The meetings EPA staff held with the governors and state officials from both Kentucky and West Virginia are of particular political significance. When EPA launched its 11-city “listening tour” back in October of 2013, some critics jumped on the agency because none of the tour stops landed in either those two states. Kentucky and West Virginia are the two state economies that would probably be most affected by a regulatory crackdown on the carbon emissions from coal-fired power plants.

The agency’s officials also met with representatives from California, Colorado, Illinois, Iowa, Kansas, Michigan, Minnesota, Missouri, New York and Ohio, among others.

Beyond state officials, Bloomberg BNA also reported that EPA met with:

  • a host of publicly traded companies, including Xcel Energy Inc., Duke Energy, Dominion Resources, Alcoa Inc., and others
  • other federal agencies such as the Federal Energy Regulatory Commission, the Department of Agriculture, and the Department of Energy
  • a wealth of trade associations, among them the American Forest and Paper Association, the American Public Power Association, the National Association of Manufacturers, the National Association of Regulatory Utility Commissioners, the National League of Cities, the National Mining Association, and the National Rural Electric Cooperative Association

Finally, EPA also consulted with a number of environmental and progressive groups, including the Center for American Progress, the Environmental Defense Fund, the Natural Resources Defense Council, the Union of Concerned Scientists, and the World Resources Institute.

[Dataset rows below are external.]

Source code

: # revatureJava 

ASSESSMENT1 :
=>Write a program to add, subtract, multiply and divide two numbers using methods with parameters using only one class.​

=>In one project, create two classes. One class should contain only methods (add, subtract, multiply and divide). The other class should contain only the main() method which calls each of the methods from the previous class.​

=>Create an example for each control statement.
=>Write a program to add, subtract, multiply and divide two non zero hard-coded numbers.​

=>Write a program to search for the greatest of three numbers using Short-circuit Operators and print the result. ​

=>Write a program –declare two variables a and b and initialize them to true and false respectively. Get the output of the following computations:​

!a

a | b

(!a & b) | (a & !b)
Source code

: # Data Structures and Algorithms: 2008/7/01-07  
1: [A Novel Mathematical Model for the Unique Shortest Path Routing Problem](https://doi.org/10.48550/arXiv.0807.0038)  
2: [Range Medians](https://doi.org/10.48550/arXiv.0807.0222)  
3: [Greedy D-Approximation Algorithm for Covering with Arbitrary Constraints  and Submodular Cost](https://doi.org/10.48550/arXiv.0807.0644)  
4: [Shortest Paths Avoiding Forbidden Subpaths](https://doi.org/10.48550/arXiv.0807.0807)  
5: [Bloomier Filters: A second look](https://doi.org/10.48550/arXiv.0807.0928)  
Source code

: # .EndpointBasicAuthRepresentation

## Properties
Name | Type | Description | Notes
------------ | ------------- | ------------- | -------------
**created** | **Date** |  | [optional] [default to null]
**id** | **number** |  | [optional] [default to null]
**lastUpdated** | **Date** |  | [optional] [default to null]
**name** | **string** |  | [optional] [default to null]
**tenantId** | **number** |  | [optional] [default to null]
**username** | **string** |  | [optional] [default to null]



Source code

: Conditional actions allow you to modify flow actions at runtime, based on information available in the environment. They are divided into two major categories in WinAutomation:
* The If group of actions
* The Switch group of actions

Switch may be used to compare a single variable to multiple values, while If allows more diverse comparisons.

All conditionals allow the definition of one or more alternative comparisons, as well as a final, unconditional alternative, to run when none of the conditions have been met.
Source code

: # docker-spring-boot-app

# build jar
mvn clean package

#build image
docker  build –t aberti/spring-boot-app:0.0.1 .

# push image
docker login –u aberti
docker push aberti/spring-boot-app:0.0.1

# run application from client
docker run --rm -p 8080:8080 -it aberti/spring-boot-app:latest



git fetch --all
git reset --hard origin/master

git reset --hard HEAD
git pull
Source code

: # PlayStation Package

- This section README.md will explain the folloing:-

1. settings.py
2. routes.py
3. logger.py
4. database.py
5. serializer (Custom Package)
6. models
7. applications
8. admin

The rules to cut carbon emissions from the nation’s power plants are the central component of President Obama’s Climate Action Plan for his second term. They’ll come in two chunks: rules for new plants — which were released in September as drafts and will be finalized in the near future — and rules for already-existing power plants — which will be released in draft form this coming June.

The listening tour and the many meetings carried out by EPA were aimed at hashing out how the rules for already-existing plants should be designed. The language of the Clean Air Act, and what regulatory powers it grants to EPA, is different for new and existing plants. In the latter case, the agency must give individual states much more leeway — it sets the overall system and goals, but its up to the individual states to come up with a plan for meeting those goals. That means EPA has a serious interest in writing regulations the states feel they can work with, and will thus minimize (though probably not entirely avoid) any legal battles.

While the actual shape of EPA’s design remains unknown, the most prominent proposal for how the agency could approach the problem arguably came from the Natural Resources Defense Council. Their system would set a different rate limit for carbon emissions for each state — based on its needs and historical power mix — while giving each state flexibility and a number of options in how to hit that target.